Two great declarations of love, Tatiana's letter to Onegin and Onegin's letter to Tatiana, were also left in verse.

3. The story is retold close to the text

Most of the movie is a retelling of the major storyline of the novel. And it is close enough to the original text as can be, with attention to detail. Onegin’s youth and his life in St. Petersburg is briefly shown, but the village chapters of the novel, the story of Eugene's meeting with Lensky and the Larins, are presented in great detail. Even a small scene, where Onegin eats oysters sprinkled with lemon in Odessa, is shown.

This way, the movie carries on a glorious Soviet tradition of big screen adaptations. In Soviet cinematography, the author's text was always treated very carefully. Sometimes, screenings were so close to the original that schoolchildren, who were preparing for exams and did not have time to read any of the many works of the great classics, would turn to these adaptations (‘A Few Days in the Life of I.I. Oblomov’, 1980; ‘War and Peace’, 1966; ‘Heart of a Dog’, 1988, to name a few).

So, those who (somehow!) have forgotten Pushkin’s plot can now refresh it by watching the new movie.

4. Beautiful filming locations in Russia

Sarik Andreasyan, the director and producer of the movie, has a controversial reputation and critics usually don't expect a deep movie from him.
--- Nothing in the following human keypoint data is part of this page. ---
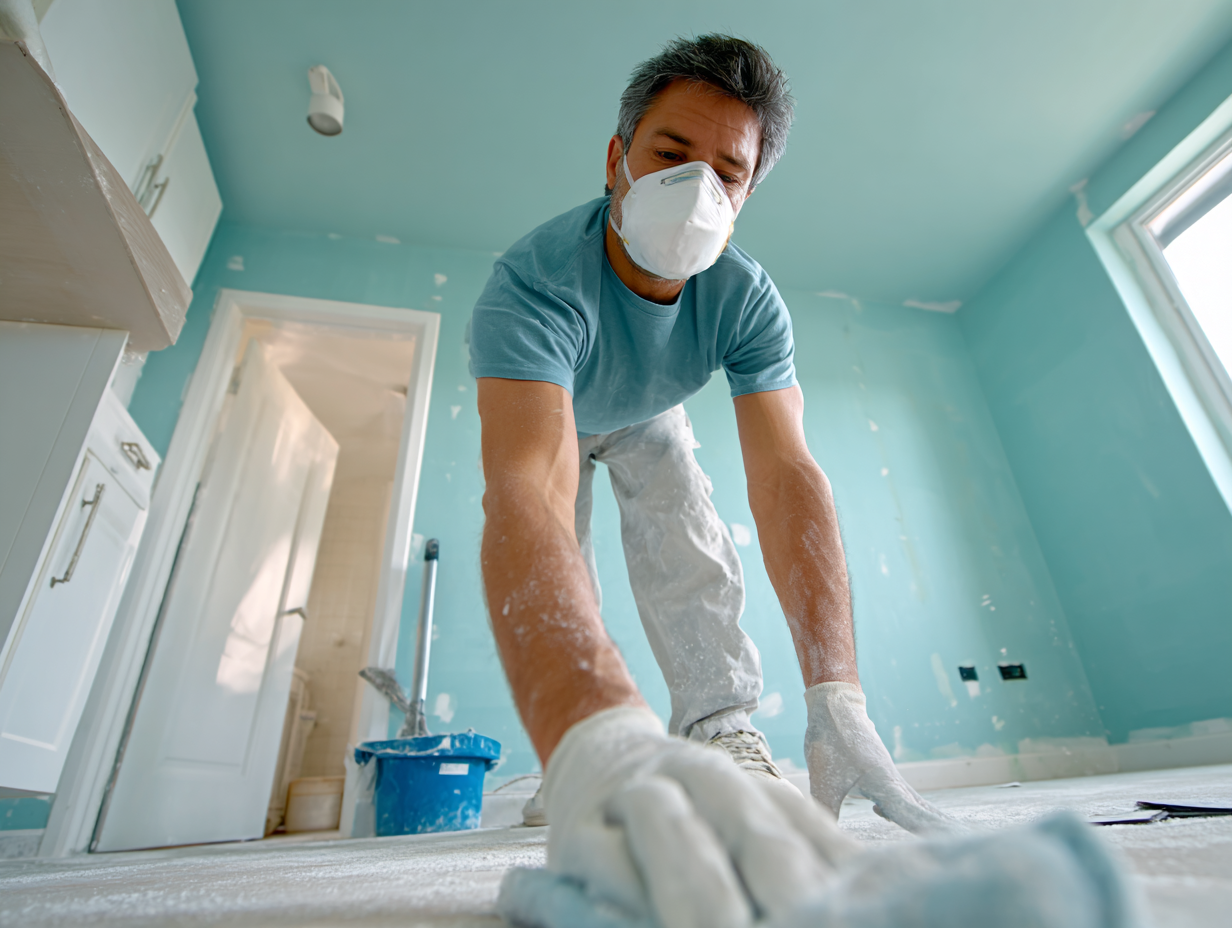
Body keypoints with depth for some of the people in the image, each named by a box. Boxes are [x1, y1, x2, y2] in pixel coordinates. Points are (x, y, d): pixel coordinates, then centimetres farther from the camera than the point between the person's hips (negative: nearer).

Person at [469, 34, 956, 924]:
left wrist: (837, 702, -52)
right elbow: (527, 495, -58)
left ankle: (722, 730, -8)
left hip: (647, 420, 2)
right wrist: (592, 743, -73)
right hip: (542, 412, -1)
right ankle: (579, 762, 4)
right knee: (560, 578, -12)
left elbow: (785, 474, -40)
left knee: (689, 541, -20)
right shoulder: (534, 283, -42)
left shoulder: (749, 301, -30)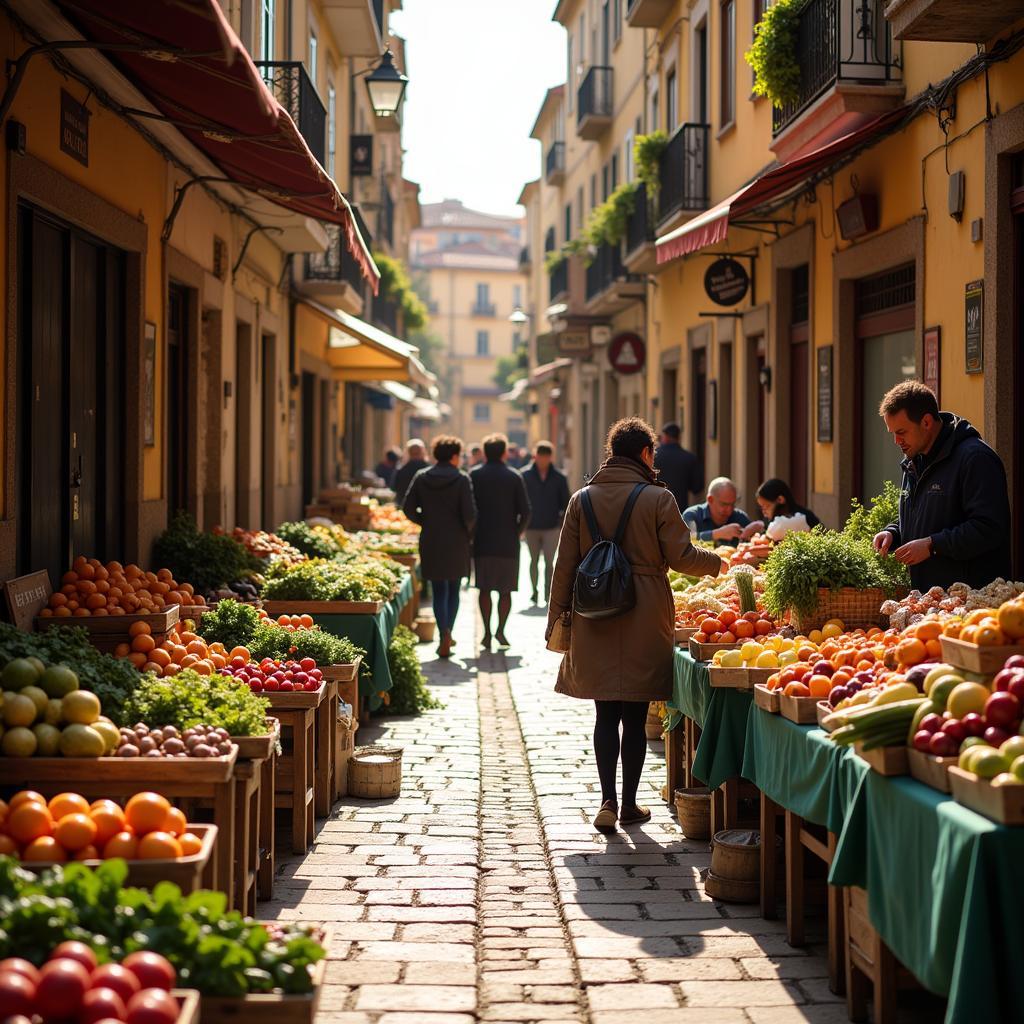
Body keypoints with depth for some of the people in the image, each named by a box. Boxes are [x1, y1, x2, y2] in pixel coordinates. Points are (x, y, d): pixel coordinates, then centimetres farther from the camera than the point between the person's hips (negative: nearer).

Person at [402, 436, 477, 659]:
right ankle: (447, 632, 3)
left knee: (439, 592, 8)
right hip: (456, 542, -2)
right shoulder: (461, 479, -8)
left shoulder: (421, 478, 0)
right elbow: (469, 513, -13)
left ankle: (444, 634, -7)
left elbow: (408, 508, -3)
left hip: (430, 542, 2)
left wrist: (426, 522, 10)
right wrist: (468, 534, 5)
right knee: (453, 590, 14)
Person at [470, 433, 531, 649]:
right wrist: (518, 531, 10)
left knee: (484, 589, 8)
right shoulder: (514, 477, -3)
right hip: (508, 542, -1)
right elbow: (525, 511, -6)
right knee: (506, 590, 8)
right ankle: (501, 630, -3)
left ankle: (487, 633, 4)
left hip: (482, 542, 1)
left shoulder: (474, 476, 0)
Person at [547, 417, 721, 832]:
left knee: (606, 715, 8)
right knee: (635, 716, 7)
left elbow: (565, 565, 4)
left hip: (595, 624, 2)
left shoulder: (582, 499, 4)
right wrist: (716, 562, 13)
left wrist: (557, 618, 11)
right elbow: (680, 557, -6)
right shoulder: (658, 498, -5)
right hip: (645, 622, -2)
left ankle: (608, 799, -4)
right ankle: (629, 805, 14)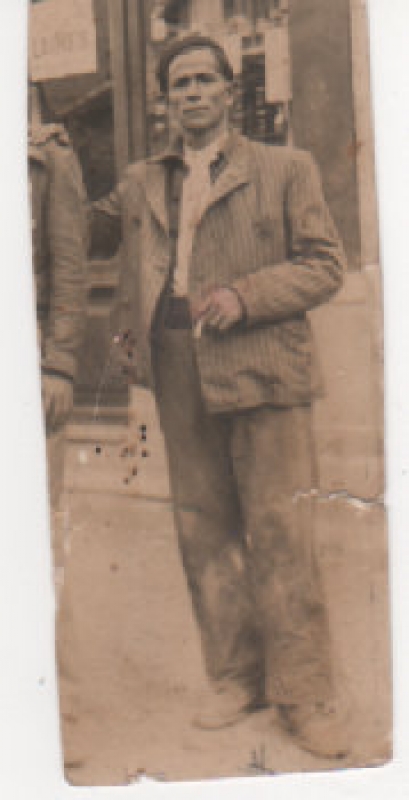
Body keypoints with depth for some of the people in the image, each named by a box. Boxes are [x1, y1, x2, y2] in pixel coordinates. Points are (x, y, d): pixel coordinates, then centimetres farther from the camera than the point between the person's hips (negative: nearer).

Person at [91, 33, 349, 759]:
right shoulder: (140, 184, 17)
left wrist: (244, 296, -13)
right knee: (203, 533, 7)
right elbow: (88, 228, 28)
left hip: (261, 370, -4)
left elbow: (324, 264, 2)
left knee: (280, 533, -5)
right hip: (178, 377, 4)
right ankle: (236, 678, 18)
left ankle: (304, 693, 3)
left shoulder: (285, 170, 7)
There are more than 20 light comedies in his portfolio, in which humor is sometimes not of the highest quality. Therefore, ‘Onegin’ had a rather prejudiced attitude from the beginning. However, the public decided to check out what kind of movie he had created and, in the first weekend, the movie topped the box offices in Russia and the CIS, earning more than 300 million rubles (approx. $3.3 million) and has become Andreasyan’s most successful movie to date.

One of the main advantages of the novel is precisely the filming locations. As some critics maliciously noted, the viewer forgave all the movie's flaws, because of the sheer beauty depicted.

The novel ‘Eugene Onegin’ is famous for detailing a diverse Russia: it describes all the seasons, describes a secular St. Petersburg, old Moscow and it abundantly tells about village life. 

In the ‘Onegin’ movie, a great deal of attention was paid to the landscapes of Russia. It shows the nature of the Pskov region, those places where Onegin spent time on his uncle’s country estate and even the places where Pushkin himself worked on the novel. The Larins' House was filmed in the Petrovskoe Estate in the Pushkin Hills, which once belonged to the poet's grandfather. The author himself visited this place many times. 

There are also marvelous views of St. Petersburg and the Tsarskoye Selo Palace. Some scenes were filmed in the Gatchina and Yelagin palaces. However, the creators went a bit overboard, “settling” the novel’s nobility, even if they were wealthy people, in the tsarist residences, something that never would have happened in reality. But, the atmosphere is recreated carefully.

5. Find out why the director aged the characters

An entire scandal broke out online in Russia and an intense debate arose about the choice of the actor for the role of Onegin. Pushkin's 26-year-old character is played by 41-year-old actor Viktor Dobronravov. And it was his age that became the main problem for critics. 

However, in the novel, Pushkin describes a bored Onegin, who seems to have aged before his time, is already tired of life, as if he is already quite an old man. In this sense, an actor a little older does not seem out of place here. In addition, Dobronravov has quite an aristocratic face and look and you can see him as a nobleman from the 19th century. In addition, the actor has been playing the role of Onegin for 10 years in the stage production of ‘Eugene Onegin’ in Moscow's Vakhtangov Theater, so he’s had plenty of time to get into the role.

Many were also not happy that the 28-year-old actress Elizaveta Moryak played Tatiana Larina, who is about 17 years old at the beginning of Pushkin’s tale. However, towards the end, the heroine is already older and Moryak looks more organic then. In general, she successfully played a very serious young lady, immersed in the world of literature.